* **What this task involves**:
Rewrite the rows from the start through the line containing "17: (594, 116)", changing "zero-indexed" to "0-indexed" and leaving everything else the same. Leave the pictures out of your answer.

-- Data provided follows --

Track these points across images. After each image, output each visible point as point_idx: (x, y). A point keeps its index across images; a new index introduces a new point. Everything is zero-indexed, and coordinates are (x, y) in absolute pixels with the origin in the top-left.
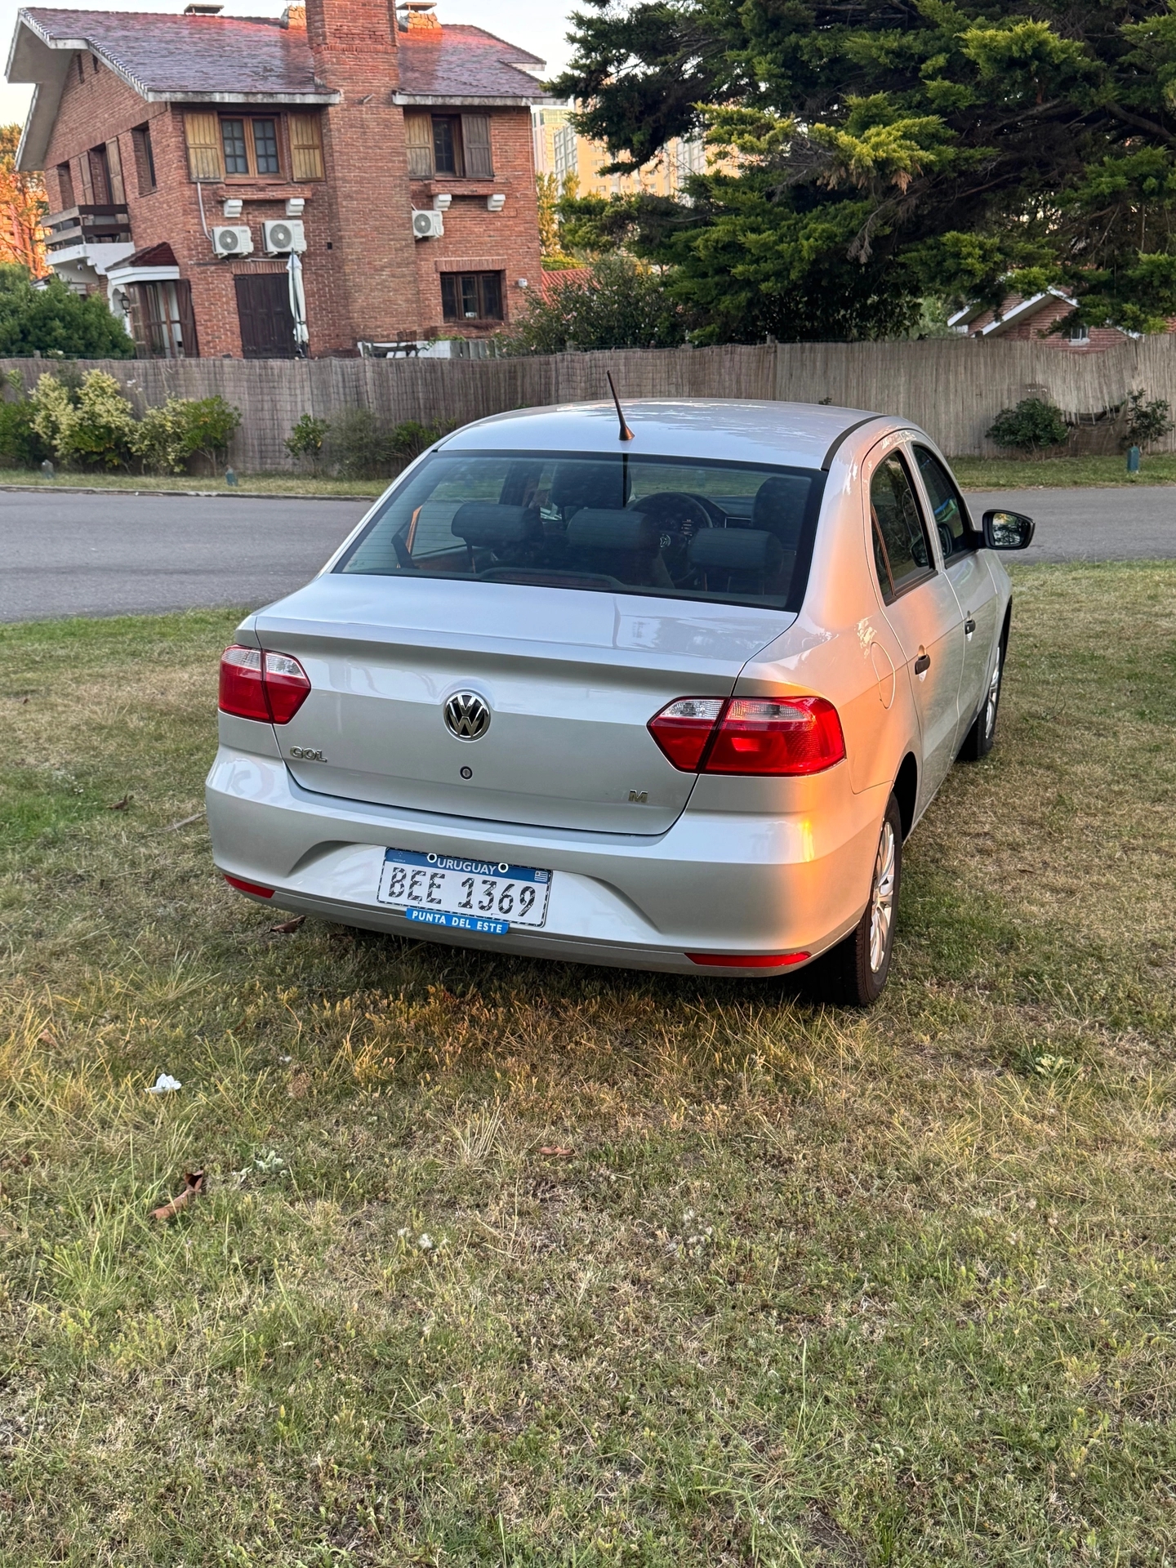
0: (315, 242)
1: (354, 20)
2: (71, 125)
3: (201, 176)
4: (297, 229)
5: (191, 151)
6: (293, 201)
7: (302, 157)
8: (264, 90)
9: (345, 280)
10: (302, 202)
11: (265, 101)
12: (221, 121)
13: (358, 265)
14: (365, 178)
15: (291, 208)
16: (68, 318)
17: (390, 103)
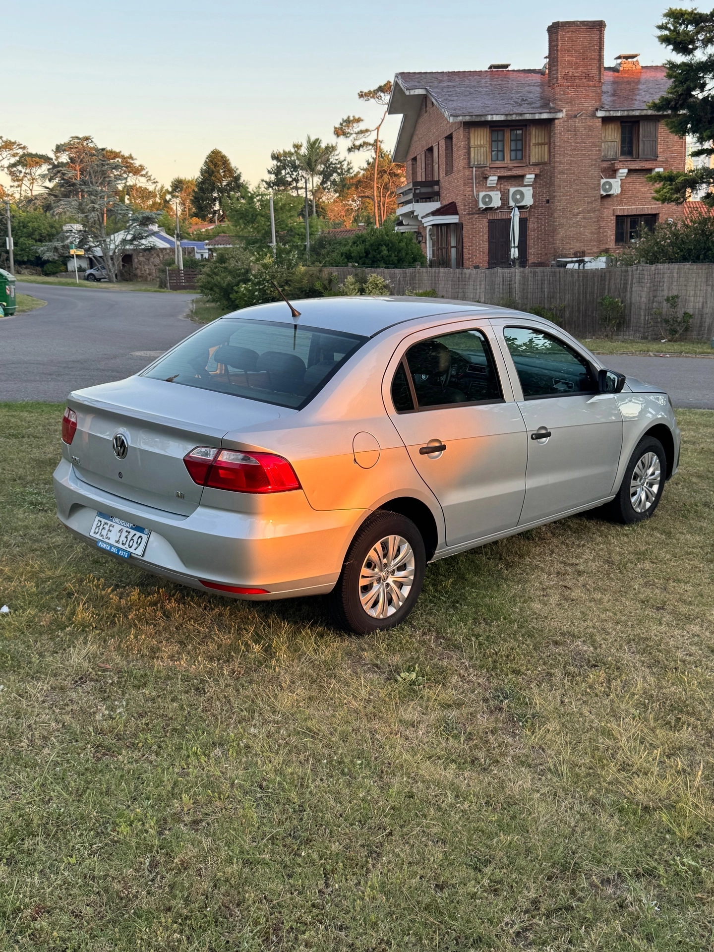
0: (539, 200)
1: (576, 69)
2: (420, 136)
3: (476, 163)
4: (528, 192)
5: (472, 149)
6: (528, 176)
7: (537, 150)
8: (517, 112)
9: (554, 222)
10: (533, 176)
11: (517, 118)
12: (492, 131)
13: (563, 212)
14: (573, 161)
15: (526, 180)
16: (390, 245)
17: (594, 116)
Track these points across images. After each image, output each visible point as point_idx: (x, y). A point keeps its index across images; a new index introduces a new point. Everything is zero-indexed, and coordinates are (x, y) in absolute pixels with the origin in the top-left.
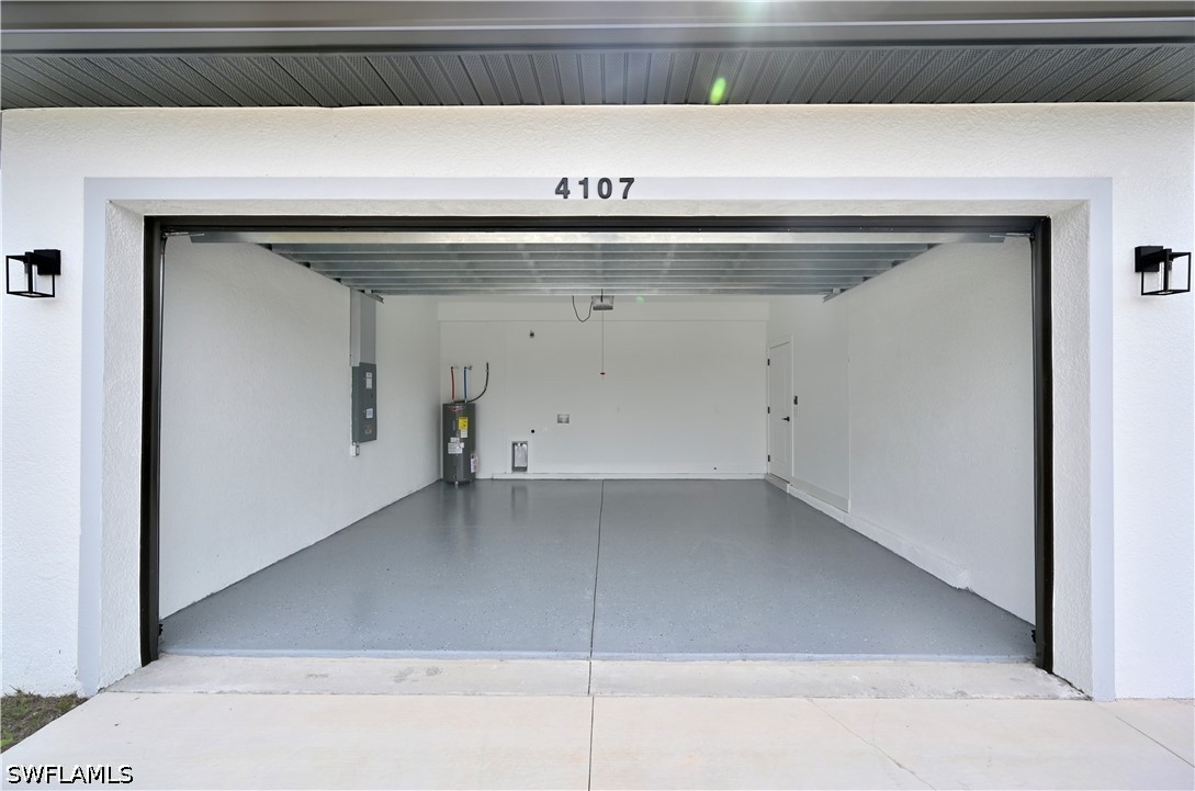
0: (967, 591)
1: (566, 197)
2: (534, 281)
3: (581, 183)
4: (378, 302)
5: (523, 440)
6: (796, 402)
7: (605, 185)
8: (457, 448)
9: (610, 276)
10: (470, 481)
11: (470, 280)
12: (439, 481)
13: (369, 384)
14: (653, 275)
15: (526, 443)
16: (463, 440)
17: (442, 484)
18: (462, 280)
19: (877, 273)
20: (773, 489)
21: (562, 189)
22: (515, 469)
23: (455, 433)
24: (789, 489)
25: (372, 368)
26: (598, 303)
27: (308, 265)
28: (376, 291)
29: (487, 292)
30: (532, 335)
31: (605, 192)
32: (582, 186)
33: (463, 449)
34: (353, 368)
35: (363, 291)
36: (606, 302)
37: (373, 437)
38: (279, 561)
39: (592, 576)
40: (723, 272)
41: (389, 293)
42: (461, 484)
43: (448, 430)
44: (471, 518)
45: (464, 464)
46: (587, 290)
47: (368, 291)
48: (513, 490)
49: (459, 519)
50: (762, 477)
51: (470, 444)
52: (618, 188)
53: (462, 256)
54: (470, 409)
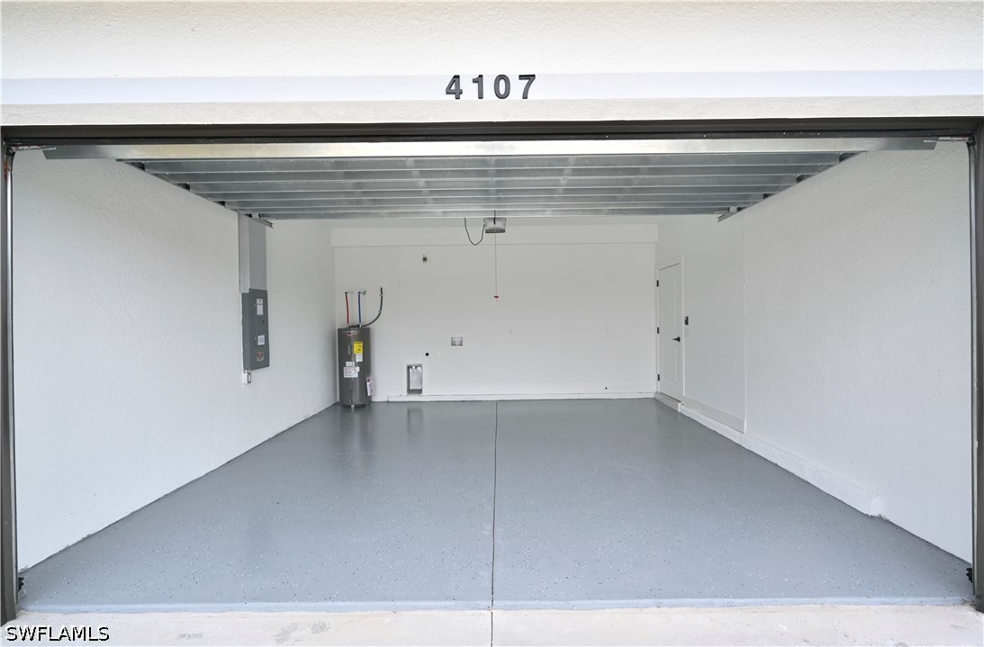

-- Data provided concluded --

* **Written solution**:
Track these points across images. After each image, output each visible point as point_idx: (x, y). A point keeps its index across images; a new index introduces a new point. Everything is 0-indexed, and coordinates are (x, y) in absolute pixels with the origin in the top-left.
0: (315, 242)
1: (354, 20)
2: (71, 125)
3: (201, 176)
4: (297, 229)
5: (191, 151)
6: (293, 201)
7: (302, 157)
8: (264, 90)
9: (345, 280)
10: (302, 202)
11: (265, 101)
12: (221, 121)
13: (358, 265)
14: (365, 178)
15: (291, 208)
16: (68, 318)
17: (390, 103)
0: (539, 200)
1: (576, 69)
2: (420, 136)
3: (476, 163)
4: (528, 192)
5: (472, 149)
6: (528, 176)
7: (537, 150)
8: (517, 112)
9: (554, 222)
10: (533, 176)
11: (517, 118)
12: (492, 131)
13: (563, 212)
14: (573, 161)
15: (526, 180)
16: (390, 245)
17: (594, 116)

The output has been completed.